→ **Set task**:
Reproduce every line of the material below, character for character, with no changes.

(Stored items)
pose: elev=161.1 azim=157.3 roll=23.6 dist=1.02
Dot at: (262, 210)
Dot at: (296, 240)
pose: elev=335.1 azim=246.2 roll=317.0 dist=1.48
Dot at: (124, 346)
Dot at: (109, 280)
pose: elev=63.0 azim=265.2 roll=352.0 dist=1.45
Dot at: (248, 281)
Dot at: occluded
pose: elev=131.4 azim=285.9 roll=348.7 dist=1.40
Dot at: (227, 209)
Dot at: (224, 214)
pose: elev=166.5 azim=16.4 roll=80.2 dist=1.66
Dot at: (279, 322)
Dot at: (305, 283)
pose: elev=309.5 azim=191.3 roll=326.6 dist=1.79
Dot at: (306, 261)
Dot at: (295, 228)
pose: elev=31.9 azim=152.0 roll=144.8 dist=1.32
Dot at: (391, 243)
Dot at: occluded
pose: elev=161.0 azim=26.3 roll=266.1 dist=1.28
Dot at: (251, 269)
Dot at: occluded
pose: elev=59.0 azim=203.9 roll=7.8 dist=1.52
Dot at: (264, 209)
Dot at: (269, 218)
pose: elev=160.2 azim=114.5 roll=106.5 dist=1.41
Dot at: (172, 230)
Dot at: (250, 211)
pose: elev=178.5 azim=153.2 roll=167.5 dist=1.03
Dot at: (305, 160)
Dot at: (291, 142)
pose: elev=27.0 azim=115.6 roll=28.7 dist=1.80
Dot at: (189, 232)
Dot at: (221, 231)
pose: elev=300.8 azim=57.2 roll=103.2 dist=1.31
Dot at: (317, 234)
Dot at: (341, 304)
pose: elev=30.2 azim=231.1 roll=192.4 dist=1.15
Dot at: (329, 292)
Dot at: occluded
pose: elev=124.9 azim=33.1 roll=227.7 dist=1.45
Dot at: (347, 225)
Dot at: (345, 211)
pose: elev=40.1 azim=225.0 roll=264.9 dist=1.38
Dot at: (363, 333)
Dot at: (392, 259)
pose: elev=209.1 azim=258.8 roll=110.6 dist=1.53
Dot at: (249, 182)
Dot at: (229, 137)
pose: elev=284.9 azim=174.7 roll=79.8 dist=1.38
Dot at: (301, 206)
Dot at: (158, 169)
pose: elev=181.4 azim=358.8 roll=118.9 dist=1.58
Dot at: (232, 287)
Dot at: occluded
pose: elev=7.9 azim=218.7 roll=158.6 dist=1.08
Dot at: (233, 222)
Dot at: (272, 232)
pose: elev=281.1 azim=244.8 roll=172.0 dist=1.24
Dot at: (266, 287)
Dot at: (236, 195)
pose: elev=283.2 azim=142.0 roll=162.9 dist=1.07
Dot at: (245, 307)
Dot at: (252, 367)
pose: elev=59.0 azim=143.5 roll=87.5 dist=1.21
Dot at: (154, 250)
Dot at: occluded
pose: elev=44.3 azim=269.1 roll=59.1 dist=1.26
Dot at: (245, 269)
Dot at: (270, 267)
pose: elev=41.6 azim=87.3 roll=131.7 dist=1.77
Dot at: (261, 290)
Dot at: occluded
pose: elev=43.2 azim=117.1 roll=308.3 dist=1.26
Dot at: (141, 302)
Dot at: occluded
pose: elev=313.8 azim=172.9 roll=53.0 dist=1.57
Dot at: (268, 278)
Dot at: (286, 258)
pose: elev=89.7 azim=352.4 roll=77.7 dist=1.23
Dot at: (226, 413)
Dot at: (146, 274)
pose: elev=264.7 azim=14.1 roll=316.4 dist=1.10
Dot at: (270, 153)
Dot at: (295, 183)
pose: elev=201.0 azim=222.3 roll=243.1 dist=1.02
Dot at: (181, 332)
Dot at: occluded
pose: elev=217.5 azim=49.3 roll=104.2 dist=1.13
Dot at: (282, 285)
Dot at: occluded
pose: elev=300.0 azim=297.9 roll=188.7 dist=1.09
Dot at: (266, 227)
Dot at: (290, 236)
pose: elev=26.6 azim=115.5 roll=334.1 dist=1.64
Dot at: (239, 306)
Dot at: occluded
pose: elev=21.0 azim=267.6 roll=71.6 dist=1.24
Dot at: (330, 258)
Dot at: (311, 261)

→ **Answer to this task**:
pose: elev=161.1 azim=157.3 roll=23.6 dist=1.02
Dot at: (262, 210)
Dot at: (296, 240)
pose: elev=335.1 azim=246.2 roll=317.0 dist=1.48
Dot at: (124, 346)
Dot at: (109, 280)
pose: elev=63.0 azim=265.2 roll=352.0 dist=1.45
Dot at: (248, 281)
Dot at: occluded
pose: elev=131.4 azim=285.9 roll=348.7 dist=1.40
Dot at: (227, 209)
Dot at: (224, 214)
pose: elev=166.5 azim=16.4 roll=80.2 dist=1.66
Dot at: (279, 322)
Dot at: (305, 283)
pose: elev=309.5 azim=191.3 roll=326.6 dist=1.79
Dot at: (306, 261)
Dot at: (295, 228)
pose: elev=31.9 azim=152.0 roll=144.8 dist=1.32
Dot at: (391, 243)
Dot at: occluded
pose: elev=161.0 azim=26.3 roll=266.1 dist=1.28
Dot at: (251, 269)
Dot at: occluded
pose: elev=59.0 azim=203.9 roll=7.8 dist=1.52
Dot at: (264, 209)
Dot at: (269, 218)
pose: elev=160.2 azim=114.5 roll=106.5 dist=1.41
Dot at: (172, 230)
Dot at: (250, 211)
pose: elev=178.5 azim=153.2 roll=167.5 dist=1.03
Dot at: (305, 160)
Dot at: (291, 142)
pose: elev=27.0 azim=115.6 roll=28.7 dist=1.80
Dot at: (189, 232)
Dot at: (221, 231)
pose: elev=300.8 azim=57.2 roll=103.2 dist=1.31
Dot at: (317, 234)
Dot at: (341, 304)
pose: elev=30.2 azim=231.1 roll=192.4 dist=1.15
Dot at: (329, 292)
Dot at: occluded
pose: elev=124.9 azim=33.1 roll=227.7 dist=1.45
Dot at: (347, 225)
Dot at: (345, 211)
pose: elev=40.1 azim=225.0 roll=264.9 dist=1.38
Dot at: (363, 333)
Dot at: (392, 259)
pose: elev=209.1 azim=258.8 roll=110.6 dist=1.53
Dot at: (249, 182)
Dot at: (229, 137)
pose: elev=284.9 azim=174.7 roll=79.8 dist=1.38
Dot at: (301, 206)
Dot at: (158, 169)
pose: elev=181.4 azim=358.8 roll=118.9 dist=1.58
Dot at: (232, 287)
Dot at: occluded
pose: elev=7.9 azim=218.7 roll=158.6 dist=1.08
Dot at: (233, 222)
Dot at: (272, 232)
pose: elev=281.1 azim=244.8 roll=172.0 dist=1.24
Dot at: (266, 287)
Dot at: (236, 195)
pose: elev=283.2 azim=142.0 roll=162.9 dist=1.07
Dot at: (245, 307)
Dot at: (252, 367)
pose: elev=59.0 azim=143.5 roll=87.5 dist=1.21
Dot at: (154, 250)
Dot at: occluded
pose: elev=44.3 azim=269.1 roll=59.1 dist=1.26
Dot at: (245, 269)
Dot at: (270, 267)
pose: elev=41.6 azim=87.3 roll=131.7 dist=1.77
Dot at: (261, 290)
Dot at: occluded
pose: elev=43.2 azim=117.1 roll=308.3 dist=1.26
Dot at: (141, 302)
Dot at: occluded
pose: elev=313.8 azim=172.9 roll=53.0 dist=1.57
Dot at: (268, 278)
Dot at: (286, 258)
pose: elev=89.7 azim=352.4 roll=77.7 dist=1.23
Dot at: (226, 413)
Dot at: (146, 274)
pose: elev=264.7 azim=14.1 roll=316.4 dist=1.10
Dot at: (270, 153)
Dot at: (295, 183)
pose: elev=201.0 azim=222.3 roll=243.1 dist=1.02
Dot at: (181, 332)
Dot at: occluded
pose: elev=217.5 azim=49.3 roll=104.2 dist=1.13
Dot at: (282, 285)
Dot at: occluded
pose: elev=300.0 azim=297.9 roll=188.7 dist=1.09
Dot at: (266, 227)
Dot at: (290, 236)
pose: elev=26.6 azim=115.5 roll=334.1 dist=1.64
Dot at: (239, 306)
Dot at: occluded
pose: elev=21.0 azim=267.6 roll=71.6 dist=1.24
Dot at: (330, 258)
Dot at: (311, 261)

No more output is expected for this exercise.